*PROMPT A*
Repeat back a passage from the lecture notes on Linux ext3 crash recovery, starting at the words "what's in the" and stopping after the words "of log file)".
*PROMPT B*
Duplicate the lines in the rows below that run from the line containing "The score is based on the" through the line containing "top 10 biscuit industry experts.", including both of those lines.

*DOCUMENT SEGMENT*
- - - - -

6.S081/6.828 2019 Lecture 14: Linux ext3 crash recovery

Topic: high-performance file system logging
  via Linux ext3 case study

review: why logging?
  problem example: appending to a file
  FS writes multiple blocks on the disk, e.g.
    mark block non-free in bitmap
    add block # to inode addrs[] array
  it's dangerous for the FS to just do the disk writes
    a crash+reboot after one write would leave FS incorrect
      very damaging if block is both free and in use by a file
    such a file system lacks "crash recoverability"
  logging causes groups of writes to be atomic: all or none
    with respect to crashes
    logging is one way to get crash recoverability

review of xv6 logging
  [ on-disk FS, in-memory cache, on-disk log ]
  each system call is a transaction: begin, writes, end
    initially writes affect only cached blocks in memory
  at end of system call:
    1. write all modified blocks to log on disk
    2. write block #s and "done" to log on disk -- the commit point
    3. install modified blocks in home locations in FS on disk
    4. erase "done" from log on disk
       so logged blocks from next xaction don't appear committed
  if crash (e.g. computer loses power, but disk OK):
    reboot, then run log recovery code
    if commit "done" flag is set on disk
      replay all the logged writes to home locations
      clear the "done" flag
  write-ahead rule:
    don't start home FS writes until all writes committed in log on disk
    otherwise, if crash, recovery can neither un-do nor complete the xaction
  freeing rule:
    don't erase/overwrite log until all home FS writes are done

what's wrong with xv6's logging?
  it is slow!
  multiple "overhead" disk writes per syscall (2x commit writes)
  each syscall has to wait for all disk I/O-- "synchronous update"
  new syscalls have to wait for commit to finish
    prevents concurrent execution of multiple processes
  every block written twice to disk, once to log, once to FS
  so:
    creating an empty file takes 6 synchronous disk writes -- 60 ms
    thus only 10 or 20 creates per second; that's not much!

Linux's ext3 design
  case study of the details required to add logging to a file system
  Stephen Tweedie 2000 talk transcript "EXT3, Journaling Filesystem"
    http://olstrans.sourceforge.net/release/OLS2000-ext3/OLS2000-ext3.html
  ext3 adds a log to ext2, a previous log-less file system
  has many modes, I'll start with "journaled data"
    log contains both metadata and file content blocks

ext3 structures:
  in memory:
    write-back block cache
    per-transaction info:
      sequence #
      set of block #s to be logged
      set of outstanding "handles" -- one per syscall
  on disk:
    FS
    circular log

what's in the ext3 log (== journal)?
  log superblock: log offset and seq # of earliest valid transaction
    (this is not the FS superblock; it's a block at start of log file)
  descriptor blocks: magic, seq, block #s
  data blocks (as described by descriptor)
  commit blocks: magic, seq
 
the log can hold multiple transactions
  |super: offset+seq #| ... |Descriptor 4|...blocks...|Commit 4| |Descriptor 5|

how does ext3 get good performance?
  asynchronous disk update
  batching
  concurrency

asynchronous disk updates
  system calls do not immediately update the disk
    they only modify cached block
  why do async updates help performance?
    1. system calls return quickly
    2. I/O concurrency; app can do other things while disk writes
    3. batching...

- - - - -

(Page images and their extracted text)
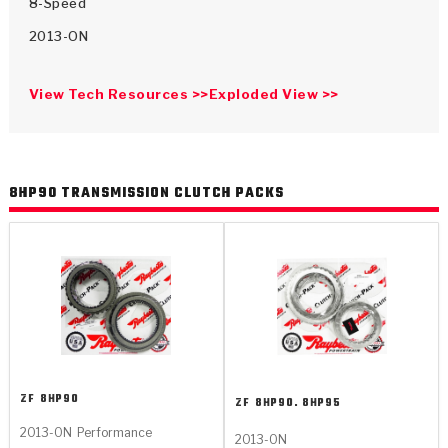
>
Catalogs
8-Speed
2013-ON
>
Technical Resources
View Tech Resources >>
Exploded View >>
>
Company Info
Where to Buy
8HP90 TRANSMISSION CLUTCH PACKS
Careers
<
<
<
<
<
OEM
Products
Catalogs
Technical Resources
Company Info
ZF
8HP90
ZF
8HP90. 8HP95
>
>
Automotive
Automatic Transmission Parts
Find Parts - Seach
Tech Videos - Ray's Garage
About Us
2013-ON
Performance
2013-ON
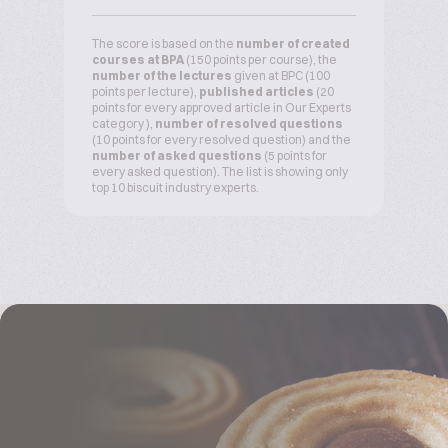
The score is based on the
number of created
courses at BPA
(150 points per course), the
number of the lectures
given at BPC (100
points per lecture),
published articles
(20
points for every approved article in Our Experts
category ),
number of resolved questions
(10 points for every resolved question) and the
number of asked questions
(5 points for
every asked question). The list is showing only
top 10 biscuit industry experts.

- - - - -

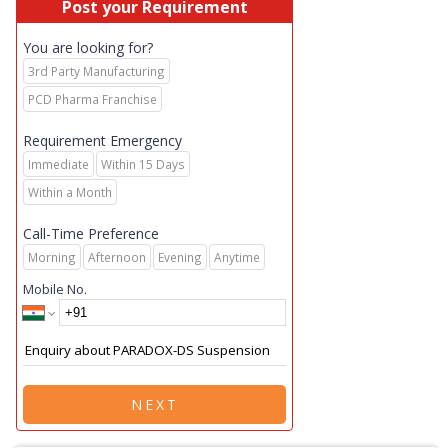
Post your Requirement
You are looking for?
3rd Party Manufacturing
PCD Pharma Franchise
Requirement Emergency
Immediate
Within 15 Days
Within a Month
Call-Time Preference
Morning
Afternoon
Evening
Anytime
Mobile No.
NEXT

- - - - -

*ANSWER BOX A*
what's in the ext3 log (== journal)?
  log superblock: log offset and seq # of earliest valid transaction
    (this is not the FS superblock; it's a block at start of log file)

*ANSWER BOX B*
The score is based on the
number of created
courses at BPA
(150 points per course), the
number of the lectures
given at BPC (100
points per lecture),
published articles
(20
points for every approved article in Our Experts
category ),
number of resolved questions
(10 points for every resolved question) and the
number of asked questions
(5 points for
every asked question). The list is showing only
top 10 biscuit industry experts.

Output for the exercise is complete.